Medullary thyroid cancer
Hereditary forms of medullary thyroid cancer (MTC) develop due to inherited mutation in the RET oncogene and demonstrate pronounced sensitivity to the RET tyrosine kinase inhibitor, vandetanib [
40]. Vandetanib studies were recently expanded to non-selected MTC, given frequent somatic RET alterations in sporadic tumors of this type [
41]. The progression-free survival rate at 6 months was 83% for vandetanib versus 63% for placebo. Most of included patients had either confirmed RET mutation (hereditary or sporadic) or unknown RET status, and the former tended to fare better than the latter. This study led to the approval of the drug; interestingly, the European Medicines Agency recommends to evaluate RET mutation status while considering vandetanib therapy [
http://www.ema.europa.eu/docs/en_GB/document_library/EPAR_-_Product_Information/human/002315/WC500123555.pdf], while the Food and Drug Administration states in the drug label that there is no evidence of a relationship between RET mutations and efficacy of this compound [
http://www.accessdata.fda.gov/drugsatfda_docs/label/2011/022405s001lbl.pdf].

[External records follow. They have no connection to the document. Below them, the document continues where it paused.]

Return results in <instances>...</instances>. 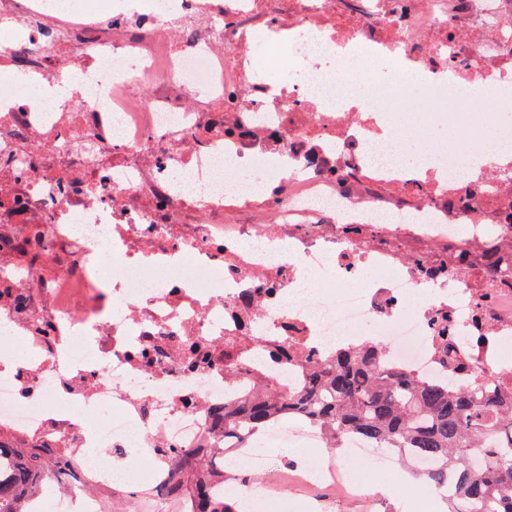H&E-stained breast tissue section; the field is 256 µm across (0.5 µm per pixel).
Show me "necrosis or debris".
<instances>
[{
  "instance_id": "1",
  "label": "necrosis or debris",
  "mask_w": 512,
  "mask_h": 512,
  "mask_svg": "<svg viewBox=\"0 0 512 512\" xmlns=\"http://www.w3.org/2000/svg\"><path fill=\"white\" fill-rule=\"evenodd\" d=\"M0 19L28 88L0 93V264L28 266L0 294V435L56 459L57 512H187L161 491L211 409L367 330L390 367L512 389V272L480 260L512 231V0H114L106 28L0 0ZM262 32L296 82L261 74ZM283 477L362 494L328 456Z\"/></svg>"
}]
</instances>
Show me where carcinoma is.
Instances as JSON below:
<instances>
[{
    "label": "carcinoma",
    "mask_w": 512,
    "mask_h": 512,
    "mask_svg": "<svg viewBox=\"0 0 512 512\" xmlns=\"http://www.w3.org/2000/svg\"><path fill=\"white\" fill-rule=\"evenodd\" d=\"M382 358L383 343L369 341L303 365L298 388L288 394L266 379L224 402L212 412L209 445L176 451L163 496L189 498L193 512H239L237 500L224 494L233 473L219 442L246 448L255 434L290 416L319 430L331 448L356 435L382 452L427 460L430 467L415 475L437 488L453 484L448 512H512V436L498 433L512 417V391L421 380L385 367ZM52 469L38 446L0 437V512H28L32 487L45 489Z\"/></svg>",
    "instance_id": "cac0c4a2"
}]
</instances>
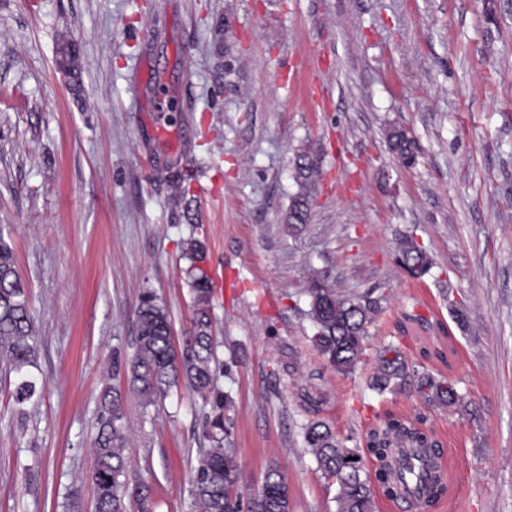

Astrocytomas in tuberous sclerosis
Tuberous sclerosis is caused by germ-line mutations in TSC1 or TSC2 suppressor genes. Disruption of TSC1 or TSC2 leads to uncontrolled activation of mTOR kinase, and, consequently, to neoplastic growth. Tumors arising in patients with tuberous sclerosis are usually benign, however some of the neoplasms, especially if located in the brain, may cause severe disability and death. Recent development of specific mTOR inhibitors provided novel opportunities for the management of tuberous sclerosis. In particular, promising results have been achieved with everolimus: administration of this drug to the patients with serial subependymal giant-cell astrocytomas led to the marked tumor reduction in 21 (75%) of 28 enrolled patients [
43].
Conclusions and perspectives
Recent studies have convincingly demonstrated that hereditary and sporadic tumors may indeed require distinct treatment approaches. Ongoing revolution in technologies of DNA analysis, particularly the invention of next-generation sequencing, allows to expect that dozens of new familial cancer genes will be identified in the near future. Furthermore, dramatic increase of velocity and cost-efficiency of germ-line mutation testing provides the hope that virtually every cancer patient will soon be undergoing genetic examination right at the time of tumor diagnosis [
44]. Advances in the management of hereditary cancer syndromes may serve as an excellent example of the power of translational medicine.